Ist Deutschland zu diplomatisch mit Russland?

Eigentlich sind die Warnungen nicht zu überhören. So stellt das Bundesamt für Verfassungsschutz (BfV) ein „aggressives Agieren russischer Geheimdienste“ fest und weist auf versuchte Sprengstoffanschläge auf militärische wie zivile Einrichtungen hin. Und der Bundesnachrichtendienst warnt vor der hybriden Kriegsführung Russlands. Zentral für Spionage und Sabotage im Auftrag des Kremls bleibt zudem, den europäischen Geheimdiensten zufolge, russisches Botschaftspersonal – trotz Hunderter ausgewiesener Diplomaten. 

Dennoch
verhindert die Bundesregierung offenbar einen europaweiten Schlag gegen Spione
unter diplomatischem Deckmantel. So ergeben Recherchen der ZEIT und der
tschechischen Tageszeitung , dass vor allem Deutschland eine vom Prager
Außenministerium forcierte Sanktionsmaßnahme blockiert, die russischen
Geheimdiensten die Arbeit schwerer machen soll.
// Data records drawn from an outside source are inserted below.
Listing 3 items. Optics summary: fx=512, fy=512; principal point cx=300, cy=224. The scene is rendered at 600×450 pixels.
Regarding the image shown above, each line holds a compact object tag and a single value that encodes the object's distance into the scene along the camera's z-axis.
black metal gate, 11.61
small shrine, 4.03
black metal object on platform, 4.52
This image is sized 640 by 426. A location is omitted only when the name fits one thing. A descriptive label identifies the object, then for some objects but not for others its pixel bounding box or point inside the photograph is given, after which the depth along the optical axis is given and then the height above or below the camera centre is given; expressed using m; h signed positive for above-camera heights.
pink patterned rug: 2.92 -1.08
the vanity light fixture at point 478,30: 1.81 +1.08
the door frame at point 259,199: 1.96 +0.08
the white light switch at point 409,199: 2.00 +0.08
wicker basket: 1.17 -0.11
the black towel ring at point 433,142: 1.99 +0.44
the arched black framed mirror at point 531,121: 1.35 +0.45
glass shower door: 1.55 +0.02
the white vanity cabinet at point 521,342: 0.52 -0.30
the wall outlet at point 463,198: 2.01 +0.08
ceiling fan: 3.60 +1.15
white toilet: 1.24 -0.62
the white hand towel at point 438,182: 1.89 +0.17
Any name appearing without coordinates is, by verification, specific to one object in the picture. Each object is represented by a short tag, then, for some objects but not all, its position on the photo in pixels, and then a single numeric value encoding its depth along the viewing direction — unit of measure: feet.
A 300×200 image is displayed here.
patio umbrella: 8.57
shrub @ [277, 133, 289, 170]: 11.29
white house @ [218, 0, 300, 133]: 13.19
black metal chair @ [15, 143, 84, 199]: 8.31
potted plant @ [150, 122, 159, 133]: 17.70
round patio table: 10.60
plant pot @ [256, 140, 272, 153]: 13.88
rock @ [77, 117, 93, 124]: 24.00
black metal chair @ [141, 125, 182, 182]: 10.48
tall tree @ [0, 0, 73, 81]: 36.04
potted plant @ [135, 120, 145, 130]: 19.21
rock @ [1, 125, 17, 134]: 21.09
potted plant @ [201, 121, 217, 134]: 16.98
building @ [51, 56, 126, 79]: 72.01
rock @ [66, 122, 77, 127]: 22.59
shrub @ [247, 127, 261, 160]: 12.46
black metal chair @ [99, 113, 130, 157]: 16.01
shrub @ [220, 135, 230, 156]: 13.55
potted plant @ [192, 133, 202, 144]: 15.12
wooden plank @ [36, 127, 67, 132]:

Dabei stellt sich die
Bundesregierung nicht nur gegen eine Mehrheit der EU-Staaten – sie scheint
sogar eine dringende Empfehlung des Bundesamtes für Verfassungsschutz zu
übergehen. Allen Warnungen zum Trotz.

Bereits seit Oktober 2023, als das 14. Sanktionspaket der EU gegen Russland
verhandelt wurde, versuchte das tschechische Außenministerium, eine EU-weite
Einschränkung für Diplomaten des Kremls einzuführen. Demnach sollen Botschaftsmitarbeiter
nicht mehr wie bisher die Erlaubnis bekommen, sich im gesamten Schengenraum
frei zu bewegen. Sie sollen lediglich eine Aufenthaltserlaubnis für das jeweilige
EU-Land erhalten, in dem ihre Botschaft liegt. Ziel ist laut dem tschechischen
Außenminister Jan Lipavský:
„Die Bewegungen russischer Agenten mit diplomatischer Tarnung einzuschränken.“

Tschechische Verhandler beschweren sich über Deutschland

Recherchen des WDR, NDR
und der wiesen im Frühjahr 2024 darauf hin, dass noch immer 20 russische Spione als Diplomaten in Deutschland akkreditiert sind, nachdem Dutzende Botschaftsmitarbeiter infolge von Russlands Invasion in der Ukraine ausgewiesen, vier von fünf Konsulate in Deutschland geschlossen wurden. Weil die russischen Botschaften europaweit verkleinert wurden, setzt der Kreml Sicherheitsbehörden zufolge zunehmend auf Spione und Saboteure, die kurzfristig und gegen wenig Geld im Internet rekrutiert werden. Gleichzeitig wird es bei weniger Personal in den Botschaften für die russischen Geheimdienste wichtiger, international innerhalb der EU zu agieren. So soll bei Operationen in Deutschland in den vergangenen Monaten vermehrt diplomatisches Personal aus Österreich involviert gewesen sein. 

Auch ein Sicherheitsbericht im Auftrag der EU-Kommission, der im Oktober
dieses Jahres von Finnlands Ex-Premierminister Sauli Niinistö erstellt wurde, empfiehlt
mit Verweis auf mögliche Sabotageakte, die Reisefreiheit von Diplomaten aus
Staaten einzuschränken, die eine Gefahr für Europa darstellten. Dabei belegt
der Bericht die Zunahme ebendieser Gefahr ausgerechnet mit der Festnahme von zwei Männern in Bayern, die im Verdacht stehen, für Russland im April Brandanschläge
auf US-Militäreinrichtungen geplant zu haben.

Doch tschechische Verhandler beschweren sich, dass die Maßnahmen zur
Spionageabwehr vor allem ein Staat blockiert: Deutschland. Selbst das für
russlandfreundliche Politik bekannte Ungarn sei inzwischen für die
Reisebeschränkungen zu gewinnen; das berichten Teilnehmer der Beratungen über
Sanktionspaket Nummer 15, das Anfang der Woche in Brüssel beschlossen wurde.
Das deutsche Außenministerium soll dem Vernehmen nach Bedenken über Vergeltungsmaßnahmen
des Kremls angeführt haben. So könnten Mitarbeitern der deutschen Botschaft und
anderer deutschen Organisationen in Russland ähnliche Beschränkungen drohen.
Tatsächlich warnt auch der Niinistö-Bericht der EU davor.